The 94th Congress, by enacting H.R. 5446, indicated that there should be a provision in U.S. law for a legislative initiative to trigger a U.S. objection to any proposed amendment. The method chosen, a legislative veto by simple resolution of disapproval of one House, was deemed by President ford to be unconstitutional under the presentment clause, article I, section 7, clause 2.

While H.R. 186 would incorporate a concurrent resolution rather than a simple resolution, the procedure poses the same constitutional difficulties as a simple resolution, since a concurrent resolution need not be presented to the President for approval.

The only form of resolution which avoids constitutional difficulties is the joint resolution, and this is the method incorporated in the administration's proposal. Accordingly, we recommend that the provisions contained in our proposal be adopted in lieu of the concurrent resolution in H.R. 186.

Fourth, H.R. 186 proposes a $500 civil penalty for violations of Colregs 1972.

As you know, the previous administration's initial proposal included a $10,000 maximum civil penalty.
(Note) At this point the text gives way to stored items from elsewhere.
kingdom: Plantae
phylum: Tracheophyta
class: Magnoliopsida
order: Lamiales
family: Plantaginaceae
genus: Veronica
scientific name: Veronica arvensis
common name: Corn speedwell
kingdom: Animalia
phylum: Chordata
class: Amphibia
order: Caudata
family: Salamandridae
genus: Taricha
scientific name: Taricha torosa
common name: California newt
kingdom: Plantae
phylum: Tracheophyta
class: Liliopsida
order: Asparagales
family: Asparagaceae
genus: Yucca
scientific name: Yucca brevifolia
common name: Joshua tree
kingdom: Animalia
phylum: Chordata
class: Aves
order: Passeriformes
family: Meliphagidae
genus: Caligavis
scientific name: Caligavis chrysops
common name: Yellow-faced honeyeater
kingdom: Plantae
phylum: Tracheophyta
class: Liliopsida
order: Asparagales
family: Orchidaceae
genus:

This committee reduced the maximum penalty to $500 to be consistent with the Inland Rules of the Road.

We regard a $500 limit as relatively ineffective as a deterrent or as a penalty. At this level the primary motivation and incentive to adhere to collision regulations is the thousands of dollars in damages that may result from a collision.

Accordingly, this administration's current proposal does not contain a penalty provision. However, the Department of Transportation expects to propose at an early date a unification of the various collision

a rules applicable on internal waters of the United States. At that time we intend to propose a substantial civil penalty for violations of all collision regulations.

Finally, and not covered by any bill currently under consideration, is the fact that throughout the U.S. Code there are a number of references to outmoded versions of the International Collision Regulations. Because of the anomalies in various laws, the lighting requirements of the 1890 International Regulations may technically still be applicable to the Western rivers; the requirements of the 1960 International Regulations will still technically apply to motorboats.

This situation arises because the references to the International Collision Regulations in other laws have not been amended with any degree of uniformity as new International Regulations have been adopted.

I would propose that language be added to the bill to the effect that any reference to previous International Collision Regulations in the laws of the United States shall be deemed a reference to the International Collision Regulations currently in force for the United States.